Copy, from the data below, every line that has "Additive" in it.

========================================

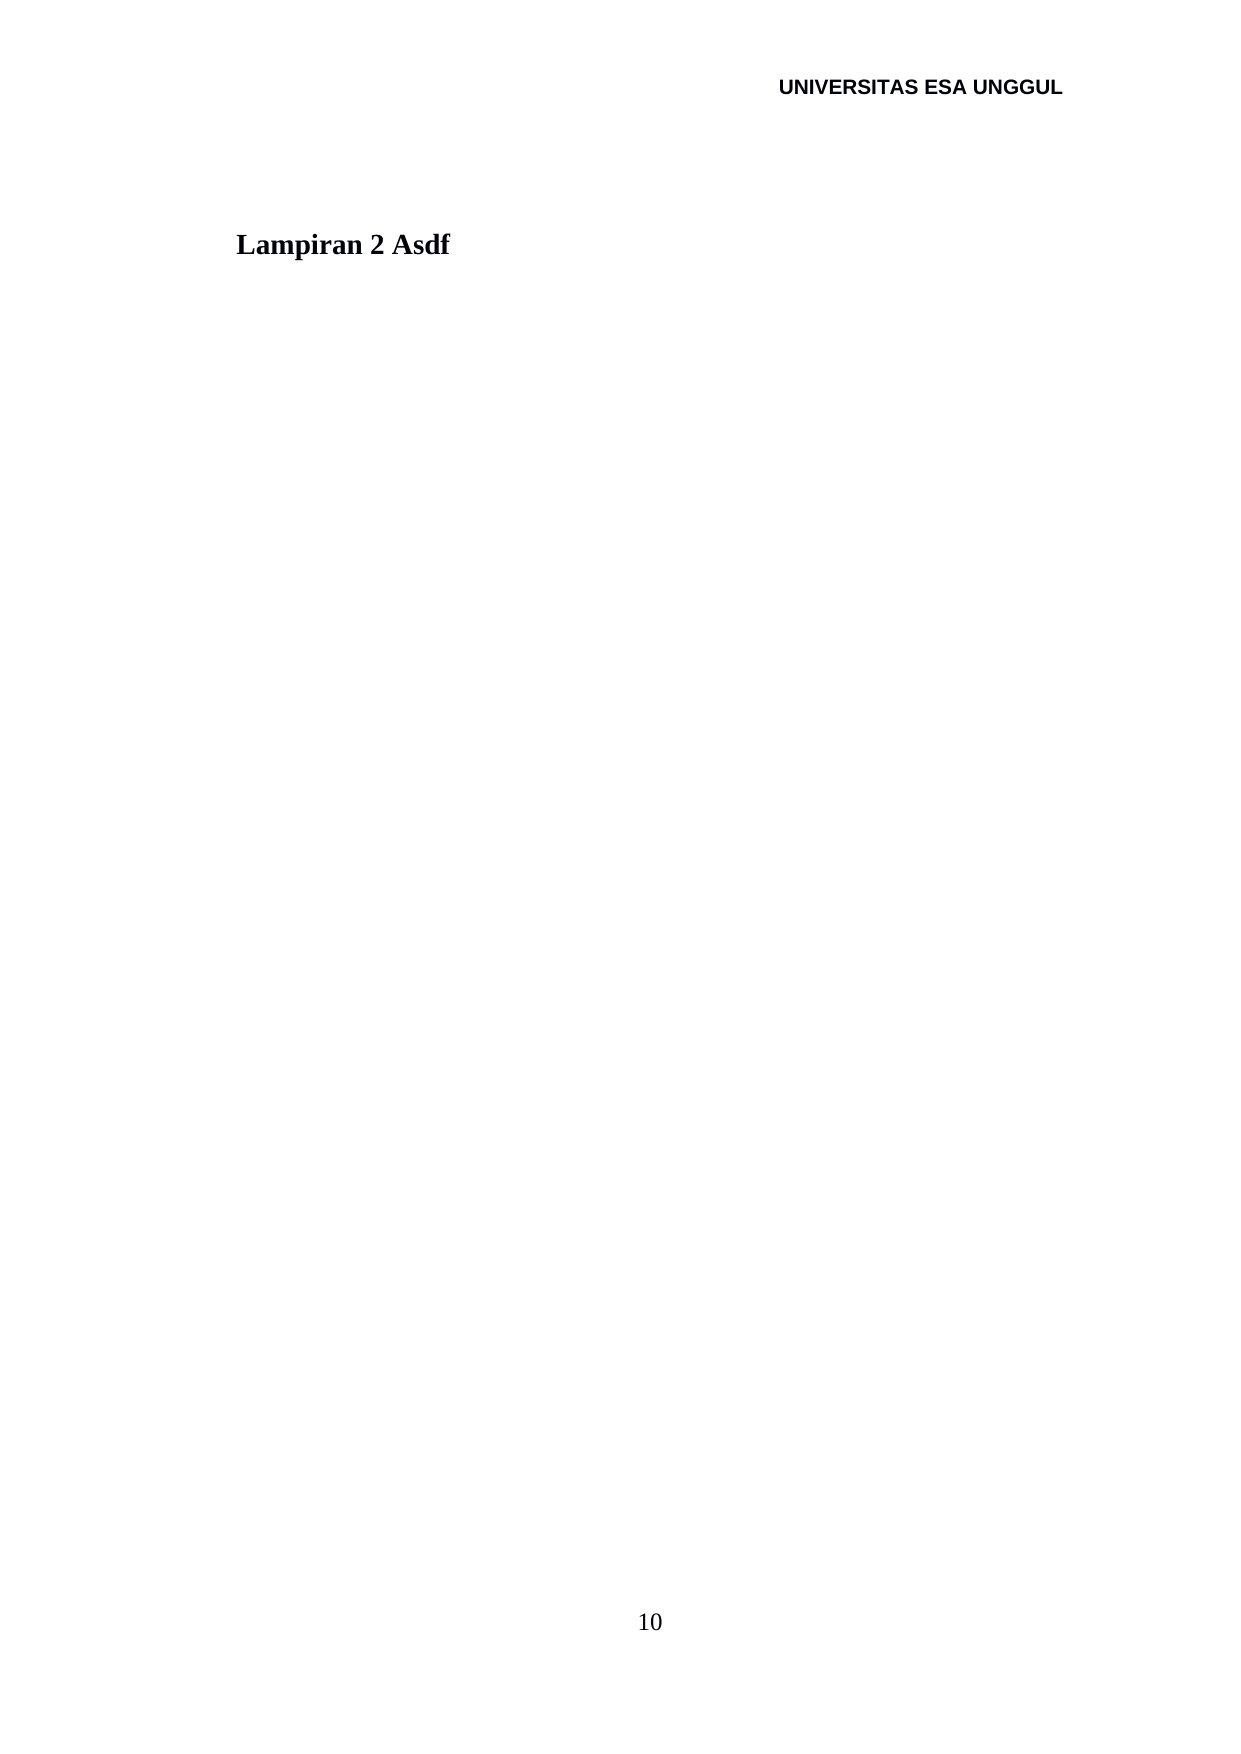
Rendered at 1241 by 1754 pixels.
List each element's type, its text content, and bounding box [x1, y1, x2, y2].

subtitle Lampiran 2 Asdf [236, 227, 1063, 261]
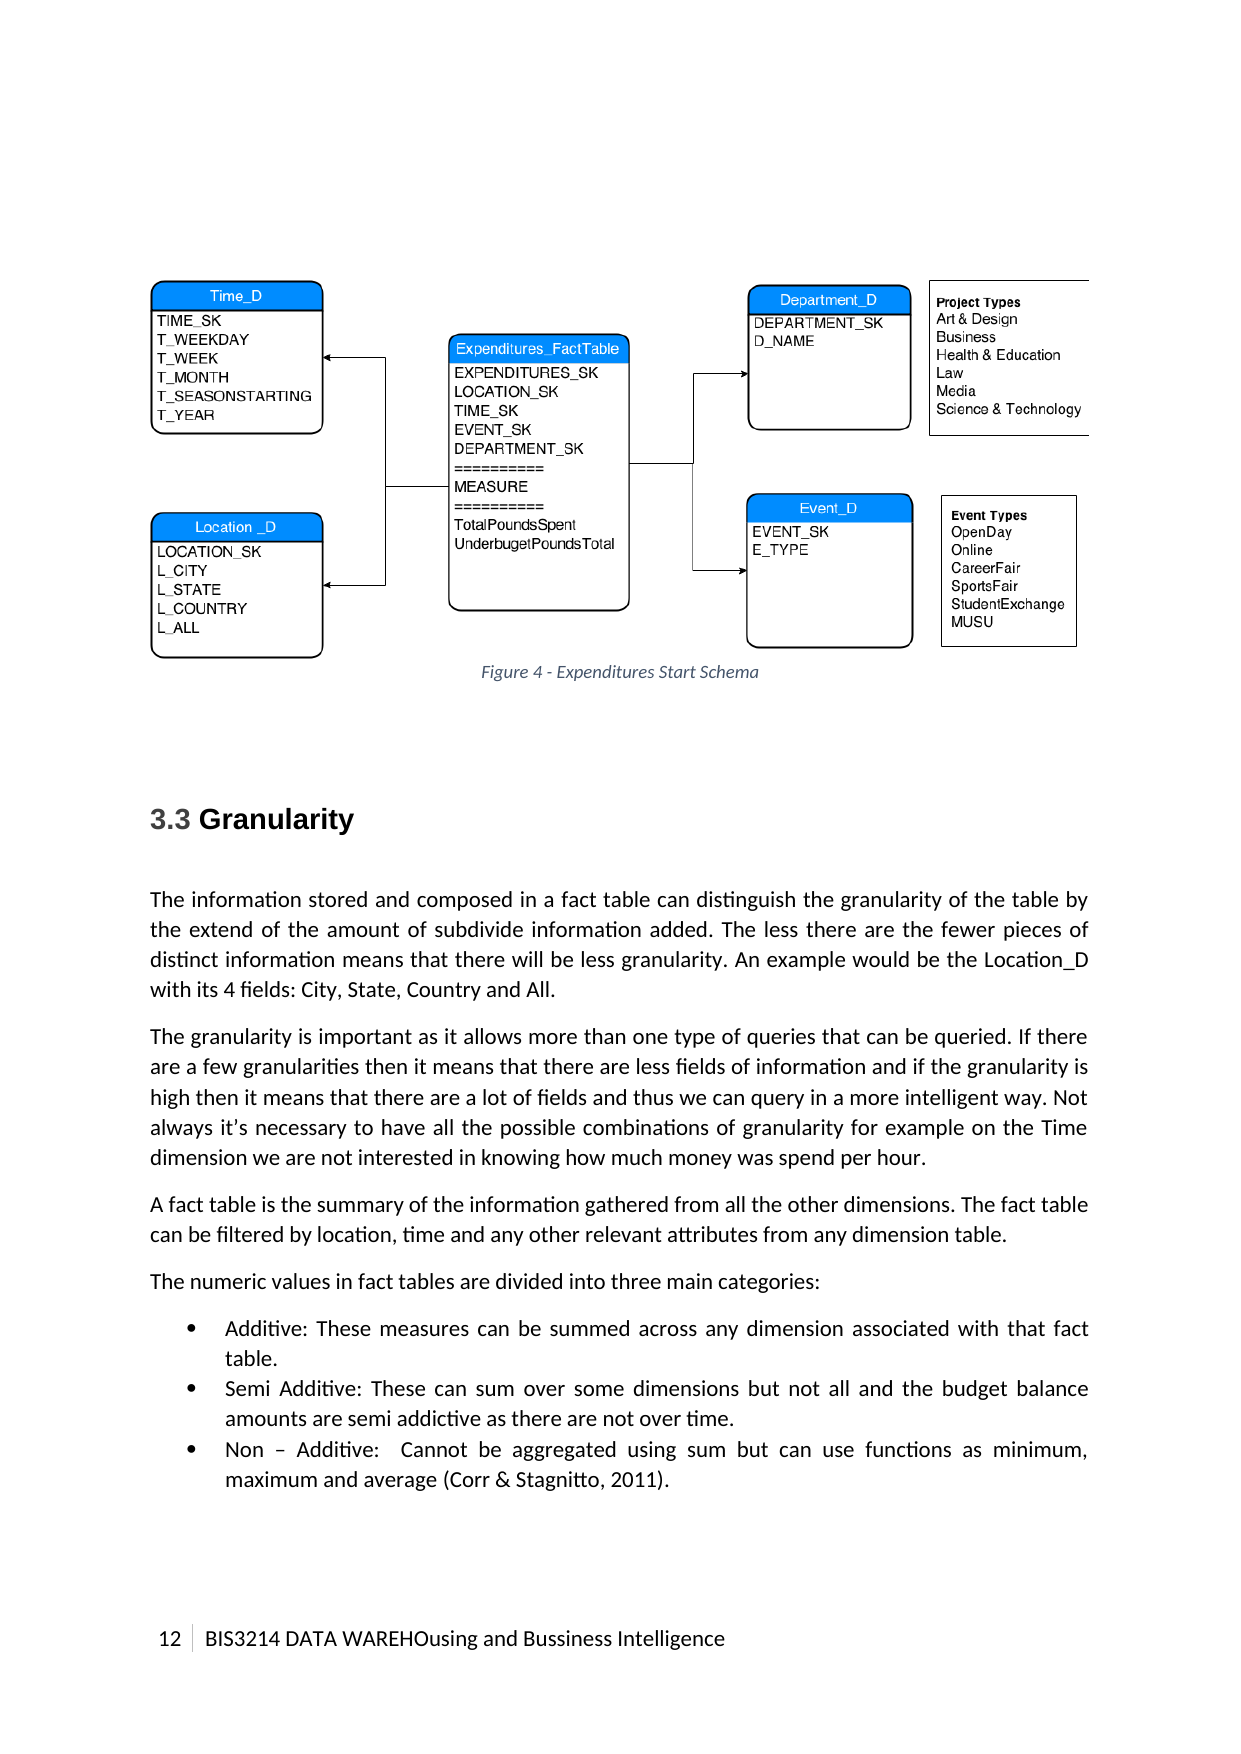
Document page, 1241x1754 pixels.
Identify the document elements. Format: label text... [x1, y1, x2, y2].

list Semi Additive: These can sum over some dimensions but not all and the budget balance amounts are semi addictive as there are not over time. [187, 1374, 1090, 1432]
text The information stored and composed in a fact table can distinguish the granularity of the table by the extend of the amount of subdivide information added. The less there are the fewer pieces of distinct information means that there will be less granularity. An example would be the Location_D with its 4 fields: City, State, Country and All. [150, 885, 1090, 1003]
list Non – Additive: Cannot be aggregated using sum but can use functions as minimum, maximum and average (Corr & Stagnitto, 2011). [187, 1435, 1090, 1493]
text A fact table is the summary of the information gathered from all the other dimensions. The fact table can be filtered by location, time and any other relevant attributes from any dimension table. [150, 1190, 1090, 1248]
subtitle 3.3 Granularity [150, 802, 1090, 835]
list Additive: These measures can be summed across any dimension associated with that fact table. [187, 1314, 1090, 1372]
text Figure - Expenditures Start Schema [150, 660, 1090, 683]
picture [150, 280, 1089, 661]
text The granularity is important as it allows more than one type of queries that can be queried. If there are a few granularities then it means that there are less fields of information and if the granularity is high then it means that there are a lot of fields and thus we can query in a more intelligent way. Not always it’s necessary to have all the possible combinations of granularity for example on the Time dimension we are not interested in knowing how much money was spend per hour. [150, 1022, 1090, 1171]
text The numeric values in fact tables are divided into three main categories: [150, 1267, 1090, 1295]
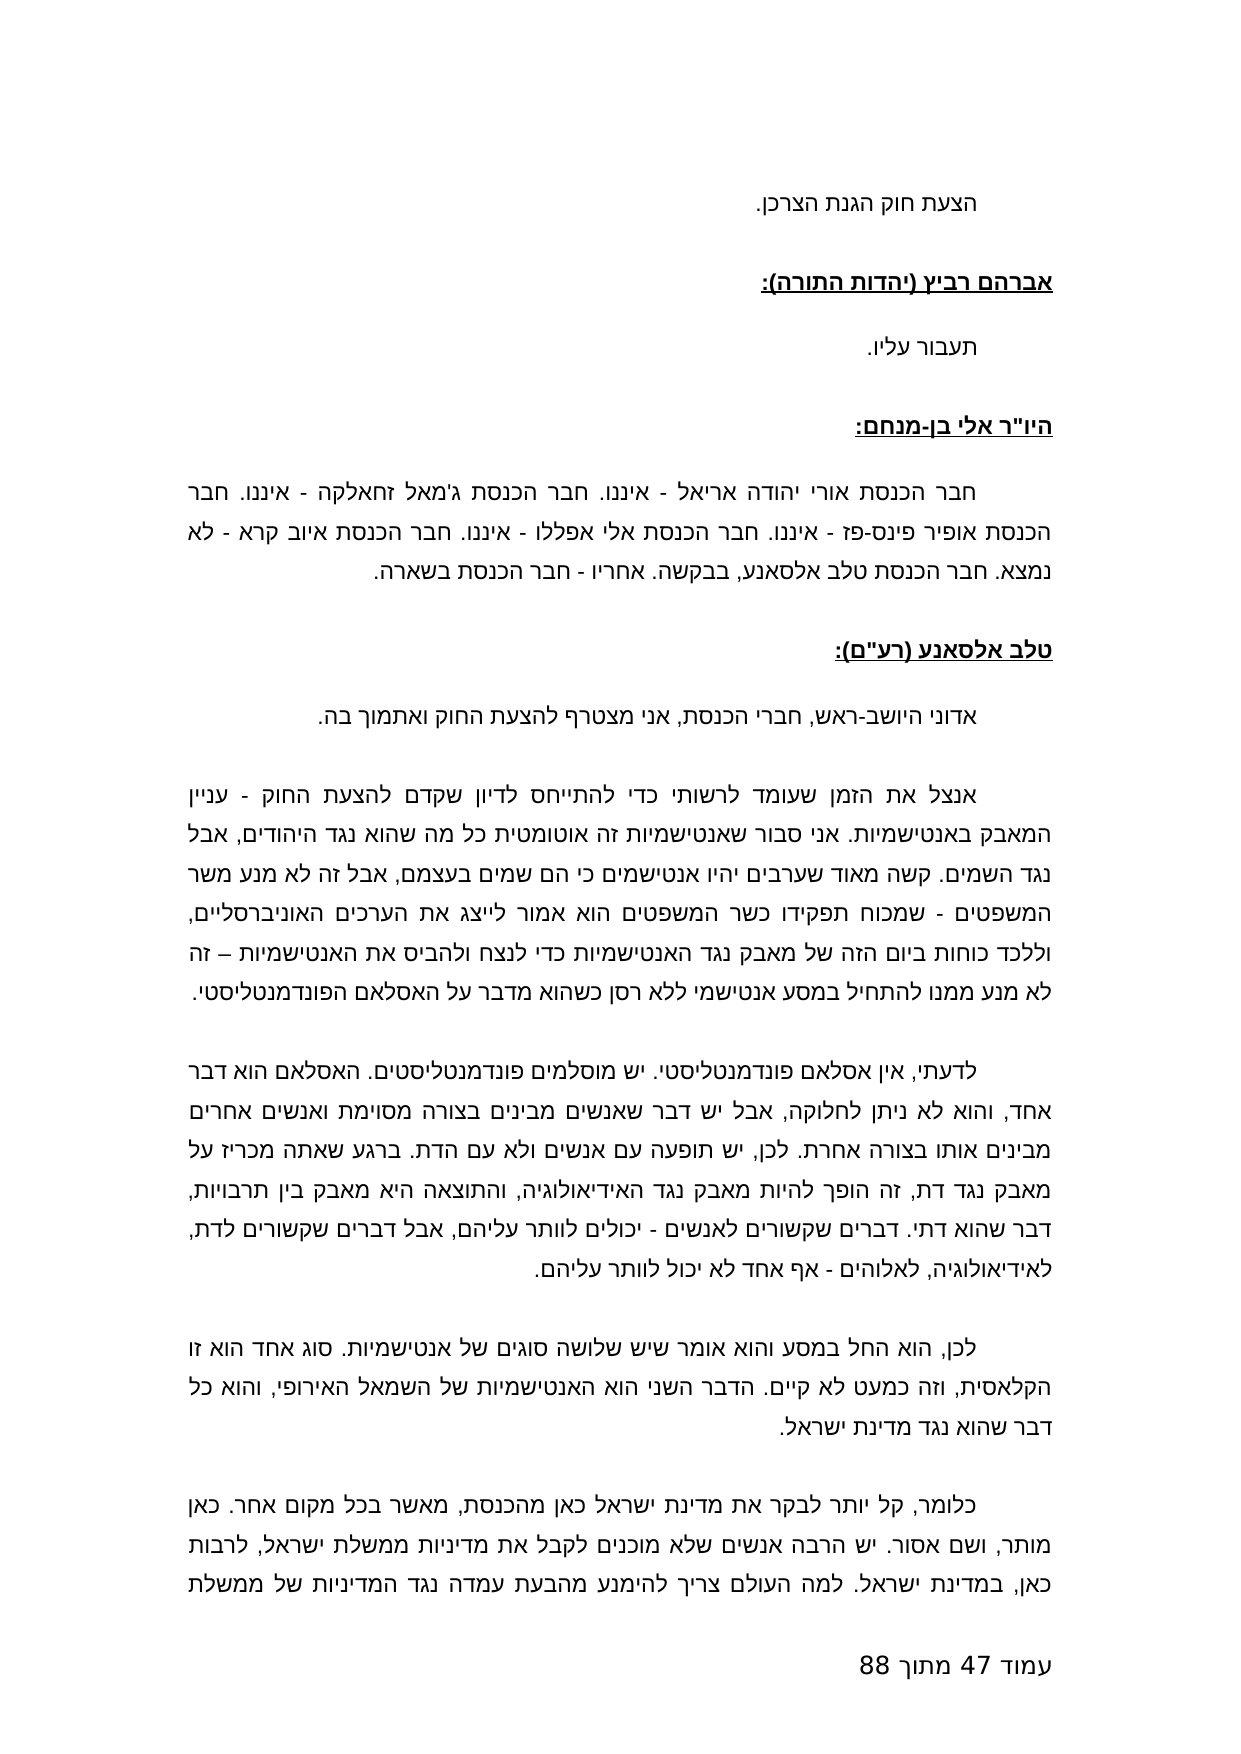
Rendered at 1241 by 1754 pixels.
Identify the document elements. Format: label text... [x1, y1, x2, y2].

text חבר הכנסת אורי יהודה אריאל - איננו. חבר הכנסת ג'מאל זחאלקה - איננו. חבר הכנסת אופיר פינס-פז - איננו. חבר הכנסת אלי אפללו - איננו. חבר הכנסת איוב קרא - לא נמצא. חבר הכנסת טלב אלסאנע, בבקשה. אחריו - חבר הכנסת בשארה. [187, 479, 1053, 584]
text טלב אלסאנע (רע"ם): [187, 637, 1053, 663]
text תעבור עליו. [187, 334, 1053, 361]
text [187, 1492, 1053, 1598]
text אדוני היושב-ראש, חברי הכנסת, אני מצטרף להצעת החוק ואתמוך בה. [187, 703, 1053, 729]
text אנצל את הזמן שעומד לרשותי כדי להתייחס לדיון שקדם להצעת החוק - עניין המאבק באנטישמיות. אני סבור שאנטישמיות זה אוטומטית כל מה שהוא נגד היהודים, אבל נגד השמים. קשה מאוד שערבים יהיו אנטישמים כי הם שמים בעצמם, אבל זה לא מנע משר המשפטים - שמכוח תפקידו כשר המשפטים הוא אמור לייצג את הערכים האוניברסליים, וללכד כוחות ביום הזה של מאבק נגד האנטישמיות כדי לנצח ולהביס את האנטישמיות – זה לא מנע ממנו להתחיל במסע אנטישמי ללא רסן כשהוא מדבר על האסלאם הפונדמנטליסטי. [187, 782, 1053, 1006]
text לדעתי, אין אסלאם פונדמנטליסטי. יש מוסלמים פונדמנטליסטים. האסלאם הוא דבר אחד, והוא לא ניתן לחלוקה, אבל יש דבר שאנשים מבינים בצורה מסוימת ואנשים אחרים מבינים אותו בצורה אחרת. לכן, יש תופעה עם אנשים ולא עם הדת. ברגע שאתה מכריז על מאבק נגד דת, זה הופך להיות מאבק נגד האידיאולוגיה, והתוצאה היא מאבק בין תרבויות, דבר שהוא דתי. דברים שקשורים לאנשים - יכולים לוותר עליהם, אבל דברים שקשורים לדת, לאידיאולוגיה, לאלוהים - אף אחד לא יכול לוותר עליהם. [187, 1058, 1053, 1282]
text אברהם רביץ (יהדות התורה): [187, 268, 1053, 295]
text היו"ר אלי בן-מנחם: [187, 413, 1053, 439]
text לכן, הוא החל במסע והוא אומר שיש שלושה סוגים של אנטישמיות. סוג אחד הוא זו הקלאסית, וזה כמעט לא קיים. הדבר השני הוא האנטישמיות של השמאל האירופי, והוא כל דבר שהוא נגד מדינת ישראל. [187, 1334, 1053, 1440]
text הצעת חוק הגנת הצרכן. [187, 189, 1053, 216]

========================================

Expected answer –
list Semi Additive: These can sum over some dimensions but not all and the budget balance amounts are semi addictive as there are not over time. [187, 1374, 1090, 1432]
list Non – Additive: Cannot be aggregated using sum but can use functions as minimum, maximum and average (Corr & Stagnitto, 2011). [187, 1435, 1090, 1493]
list Additive: These measures can be summed across any dimension associated with that fact table. [187, 1314, 1090, 1372]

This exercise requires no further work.